Our group meets on the first Wednesday of the month at 7.30pm to 9:00pm in the library or in the garden weather permitting. For further information please contact Fiona White on 07941 634899.
There is a small charge per meeting. We periodically do book….
….reviews, see below.
Unsettled Ground by Claire Fuller
Book Meet: Wednesday 4 May 2022
Claire Fuller’s fourth novel Unsettled Ground was shortlisted in 2021 for the Women’s Prize for Fiction. Fuller did not start her working life as a writer, instead opting for a fine arts degree and managing a small marketing business. It was not until she was 40 and after reading Miranda July’s text Learning to Love You More, a book encouraging people to step outside their comfort zones and express themselves in artistic ways, that she decided to enter creative writing competitions at her local library. This then resulted in her choosing to do a creative writing MA and eventually switching careers to become a full-time writer.
Unsettled Ground centres around 51-year-old twins Jeanie and Julius who have lived all their lives with their mother Dot. Once she dies in the opening chapter, the book then charts their daily struggles such as managing practical difficulties, the debts left behind by their mother and navigating what their future life might look like.
Fuller has said that the inspiration for the book came from a discovery of an abandoned and vandalised caravan in the middle of a Hampshire wood. It was filled with the previous occupant’s possessions and it led to her speculating who might have lived there and why they would chose to leave their things behind. She concluded that they may not necessarily have chosen to live there through choice but rather because of circumstances out of their control. The caravan and its significance become apparent halfway through the book as Jeanie and Julius’ situation becomes increasingly dire.
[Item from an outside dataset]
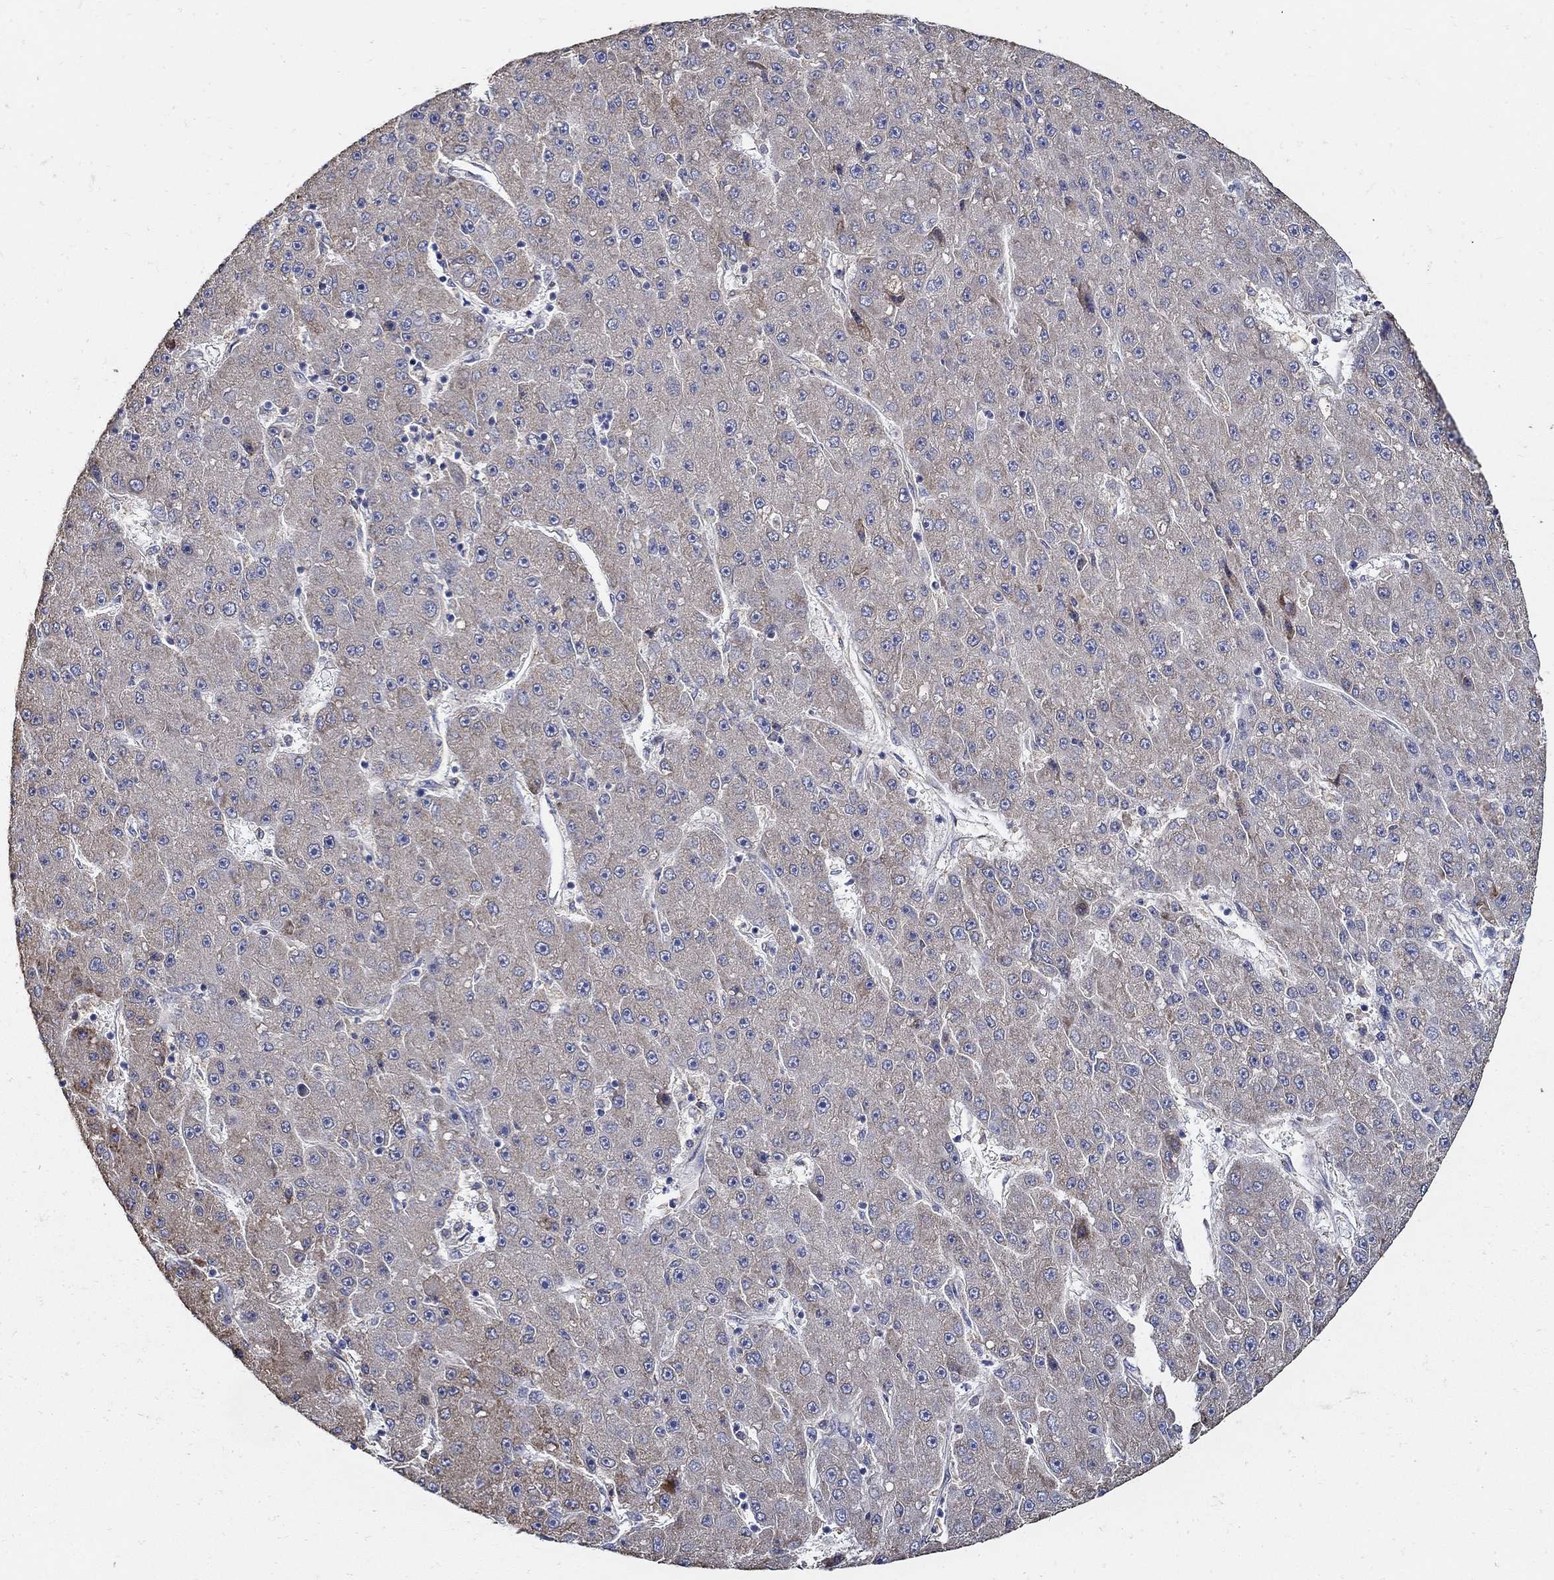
{"staining": {"intensity": "weak", "quantity": "<25%", "location": "cytoplasmic/membranous"}, "tissue": "liver cancer", "cell_type": "Tumor cells", "image_type": "cancer", "snomed": [{"axis": "morphology", "description": "Carcinoma, Hepatocellular, NOS"}, {"axis": "topography", "description": "Liver"}], "caption": "The image reveals no significant expression in tumor cells of liver hepatocellular carcinoma.", "gene": "EMILIN3", "patient": {"sex": "male", "age": 67}}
The book provoked lots of interesting discussion between members. Not least the idea of rural poverty and living on the breadline, sadly all issues pertinent to today. We agreed the book was a powerful portrayal of desperation and highlighted issues such as poverty but also adult literacy and how this added a huge complication in the struggles faced by the central character, Jeanie. This portrayal left many of us feeling frustrated with her as she refuses to accept help. A number of us also commented on the relationship the twins must have had with their mother Dot and we discussed reasons why she may have kept them so close but also withheld so many secrets that served to oppress and keep them close.
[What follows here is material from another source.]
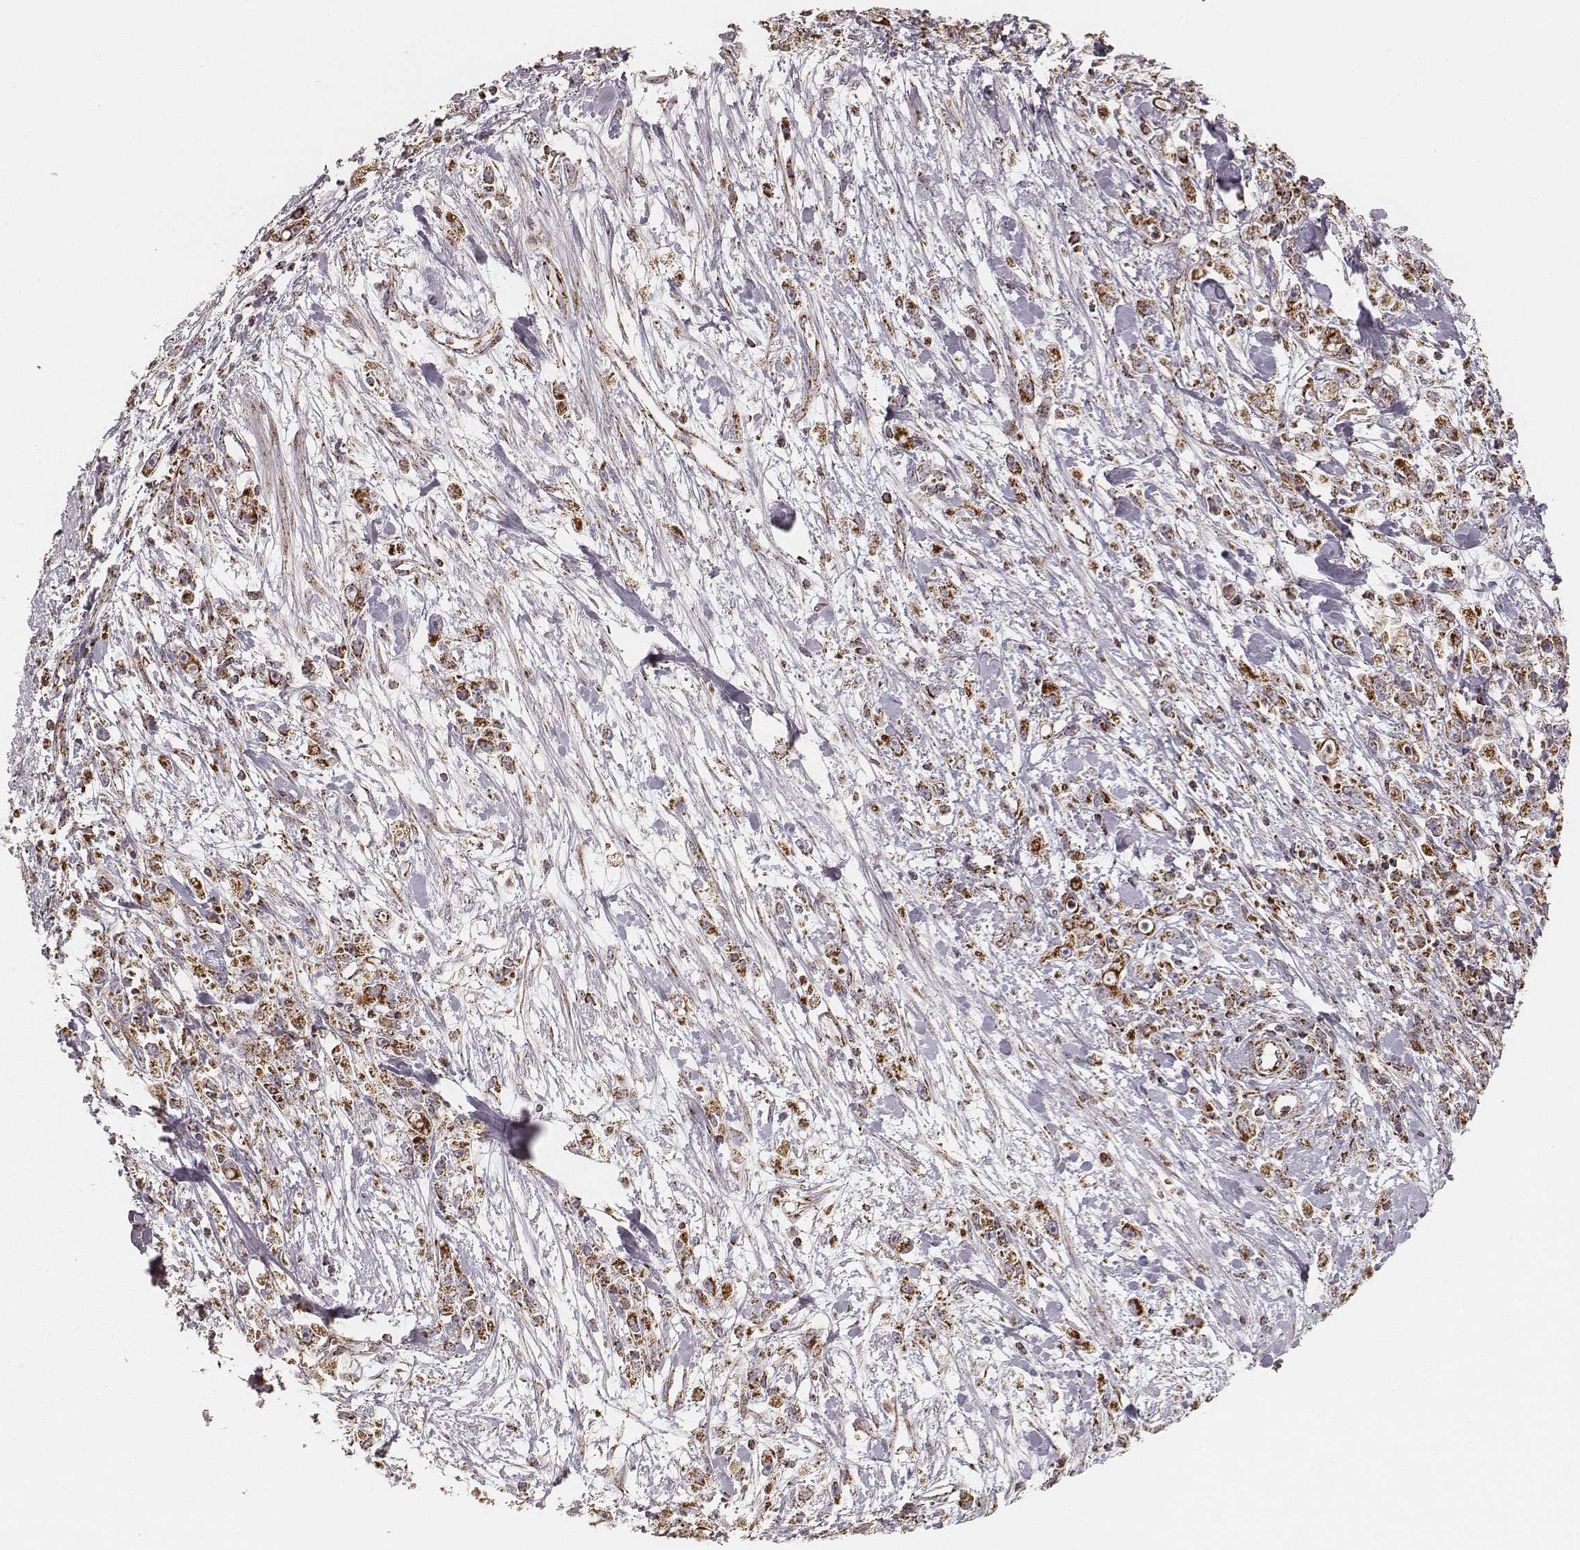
{"staining": {"intensity": "strong", "quantity": ">75%", "location": "cytoplasmic/membranous"}, "tissue": "stomach cancer", "cell_type": "Tumor cells", "image_type": "cancer", "snomed": [{"axis": "morphology", "description": "Adenocarcinoma, NOS"}, {"axis": "topography", "description": "Stomach"}], "caption": "Human stomach cancer (adenocarcinoma) stained for a protein (brown) demonstrates strong cytoplasmic/membranous positive positivity in approximately >75% of tumor cells.", "gene": "CS", "patient": {"sex": "female", "age": 59}}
There are light moments within the book such as when Jeanie and Julius play their musical instruments and perform their folk songs at a local pub. This moment served as a contrast to the struggle engulfing the rest of their lives. There are some lovely descriptions of nature which illustrated Jeanie’s ability to manage plants and nature much better than she can human company.
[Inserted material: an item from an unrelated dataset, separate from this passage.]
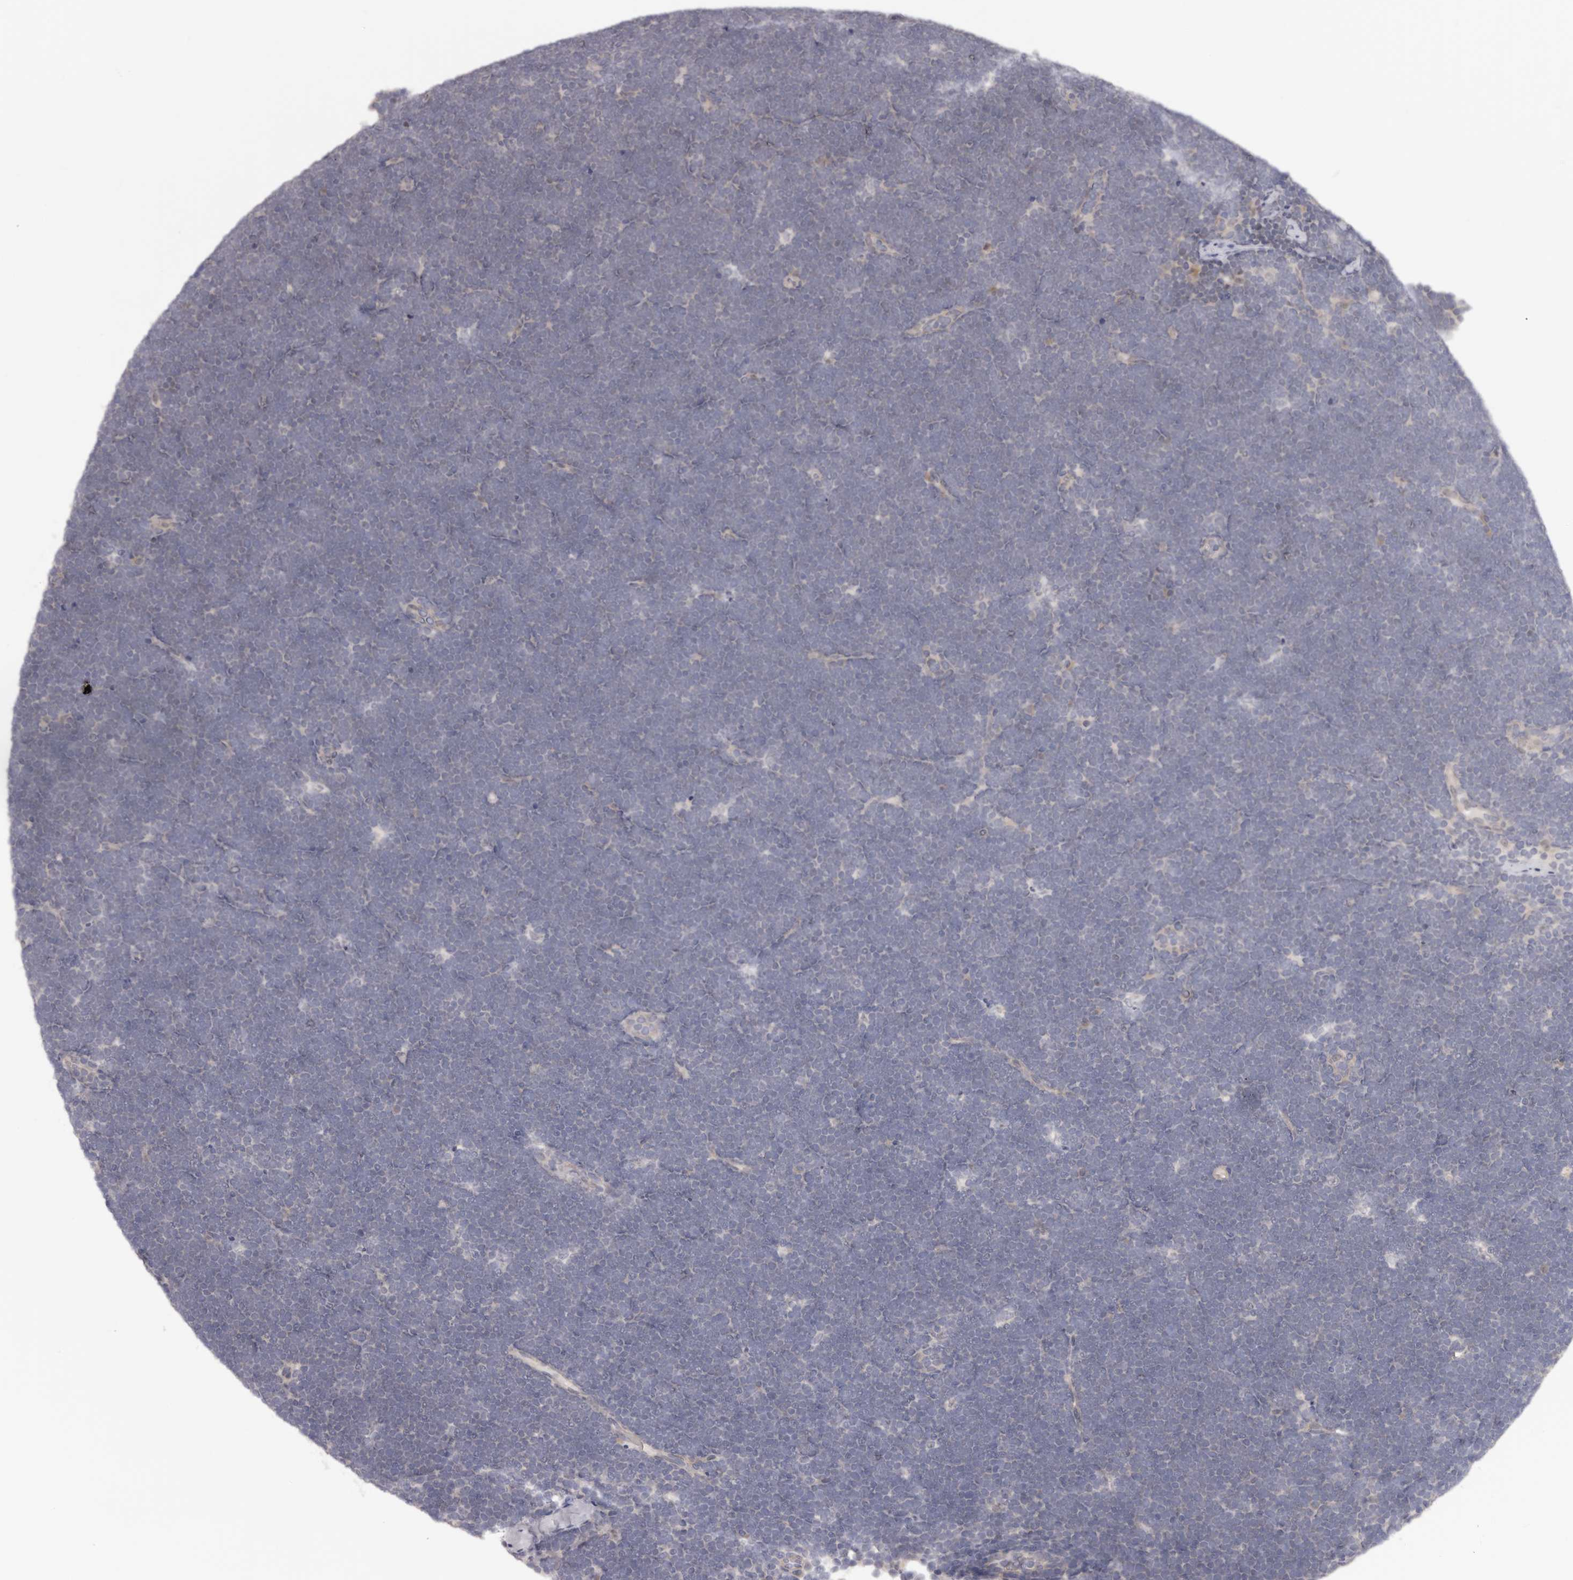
{"staining": {"intensity": "negative", "quantity": "none", "location": "none"}, "tissue": "lymphoma", "cell_type": "Tumor cells", "image_type": "cancer", "snomed": [{"axis": "morphology", "description": "Malignant lymphoma, non-Hodgkin's type, High grade"}, {"axis": "topography", "description": "Lymph node"}], "caption": "A high-resolution image shows IHC staining of malignant lymphoma, non-Hodgkin's type (high-grade), which displays no significant positivity in tumor cells.", "gene": "NOL12", "patient": {"sex": "male", "age": 13}}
Towards the end, the novel reaches a climactic reveal which had been hinted at from the very beginning. It is Jeanie’s understanding of this reveal that then leads Fuller to explore the idea of memory and what it means to have to radically readjust. Overall, the group found this ending to be a little unbelievable, as they did certain other elements of the text such as the disposing of a body. It presented the opportunity for lots of topical debate and discussions around character representation that made for an enjoyable meet.